Recently, I migrated from Rails 2.2 to 2.3. After installing the new Rails gem I generated a dummy project to compare the generated project structure with the structure of a Rails 2.2 project to find out what changed.
And those are the things I had to change (though most changes seem to be optional):
- Renaming app/controllers/application.rb to app/controllers/application_controller.rb
- Replacing config/boot.rb, as it was slightly modified
- Adding the new “reconnect” option for MySQL databases to config/database.yml (see the release notes)
- Moving the settings for “config.action_controller.session” and “config.action_controller.session_storage” from config/environment.rb to the new file config/initializers/session_store.rb
- Changing the value of RAILS_GEM_VERSION from 2.2.2 to 2.3.2 in config/environment.rb
- Copying config/initializers/backtrace_silencers.rb to my project
- Adding the setting “config.action_view.cache_template_loading = true” to the production and testing environments (config/environments/production.rb resp. test.rb)
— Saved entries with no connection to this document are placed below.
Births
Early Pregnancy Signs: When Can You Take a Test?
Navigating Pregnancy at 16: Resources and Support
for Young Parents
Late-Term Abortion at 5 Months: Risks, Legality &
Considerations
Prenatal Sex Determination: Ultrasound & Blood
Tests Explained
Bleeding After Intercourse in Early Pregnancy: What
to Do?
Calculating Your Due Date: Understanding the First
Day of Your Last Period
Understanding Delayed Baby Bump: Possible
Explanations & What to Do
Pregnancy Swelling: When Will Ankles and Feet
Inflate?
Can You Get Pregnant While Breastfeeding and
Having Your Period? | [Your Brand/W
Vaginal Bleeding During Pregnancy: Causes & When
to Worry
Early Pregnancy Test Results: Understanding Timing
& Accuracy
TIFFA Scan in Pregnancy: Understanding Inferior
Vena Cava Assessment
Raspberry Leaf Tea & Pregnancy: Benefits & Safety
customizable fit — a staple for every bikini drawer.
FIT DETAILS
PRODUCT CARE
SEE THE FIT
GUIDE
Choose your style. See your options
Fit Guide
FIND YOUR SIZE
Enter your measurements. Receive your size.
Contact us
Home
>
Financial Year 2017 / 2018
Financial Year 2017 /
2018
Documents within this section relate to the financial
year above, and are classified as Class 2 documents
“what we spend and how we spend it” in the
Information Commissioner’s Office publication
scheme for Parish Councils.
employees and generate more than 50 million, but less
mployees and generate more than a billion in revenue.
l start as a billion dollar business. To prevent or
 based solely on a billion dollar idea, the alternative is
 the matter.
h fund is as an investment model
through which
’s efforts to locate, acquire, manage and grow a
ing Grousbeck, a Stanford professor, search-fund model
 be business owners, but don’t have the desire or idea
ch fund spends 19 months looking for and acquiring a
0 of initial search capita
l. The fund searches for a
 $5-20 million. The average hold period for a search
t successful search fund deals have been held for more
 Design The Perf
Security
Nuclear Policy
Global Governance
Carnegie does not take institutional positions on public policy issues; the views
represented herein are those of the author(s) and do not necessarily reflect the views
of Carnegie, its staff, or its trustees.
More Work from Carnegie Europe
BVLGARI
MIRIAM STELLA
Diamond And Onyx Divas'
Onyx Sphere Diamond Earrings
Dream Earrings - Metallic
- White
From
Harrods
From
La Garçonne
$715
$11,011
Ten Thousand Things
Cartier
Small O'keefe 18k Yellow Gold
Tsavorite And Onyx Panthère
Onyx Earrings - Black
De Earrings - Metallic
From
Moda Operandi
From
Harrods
- Removing the dispatch scripts from the “public” directory, the script/process directory (and its content), plus the “request” script from script/performance
A detailed overview of the changes/new features of Rails 2.3 can be found in the release notes.
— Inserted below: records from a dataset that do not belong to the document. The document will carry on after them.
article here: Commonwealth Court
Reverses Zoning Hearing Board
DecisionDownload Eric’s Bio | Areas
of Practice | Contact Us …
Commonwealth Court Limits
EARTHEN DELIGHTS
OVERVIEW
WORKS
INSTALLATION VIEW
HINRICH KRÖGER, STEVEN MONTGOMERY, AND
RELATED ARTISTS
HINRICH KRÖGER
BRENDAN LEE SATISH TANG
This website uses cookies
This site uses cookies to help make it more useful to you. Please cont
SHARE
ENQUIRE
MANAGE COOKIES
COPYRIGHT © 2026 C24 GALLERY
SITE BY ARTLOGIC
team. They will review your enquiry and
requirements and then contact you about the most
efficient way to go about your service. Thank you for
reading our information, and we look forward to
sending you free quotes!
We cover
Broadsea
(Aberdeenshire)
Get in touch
Make sure your tests work, there was a class moved around that caused all my stuff to break that ended up being a known thing to do with the upgrade.
BTW, most of the changes are done automatically with the rake rails:update task.
Sean
@Sean: Thanks for your hint! My tests also failed and I got an “undefined method use_transactional_fixtures= ” error. To fix this issue I had to rename the class “Test::Unit::TestCase” to “ActiveSupport::TestCase” in test/test_helper.rb.
And thanks for the tip with “rake rails:update”, I didn’t knew this task yet.
Daniel, how difficult is to switch to complete new language? I think I couldn’t manage anymore :)
Nothing against RoR, but I’was used to PHP and Java/Javascript coding style and RoR is looking really horrible.
Do you have any real project with RoR?
@Nik: Thanks for your comment!
Good question, and difficult to answer ;-) I think switching to a new language follows the 80/20 rule: 80% is relatively easy to learn, and the last 20% are difficult. I don’t know whether this answers your question…
Regarding the Ruby coding style: you get used to it after a while. I remember the time when I switched from Java to PHP, at that time I also thought PHP looks horrible with all those ->. In the meantime this style has become normal to me.
If you mean with “real project” a paid project, then no, there is currently no such project. I’m just working on a personal project.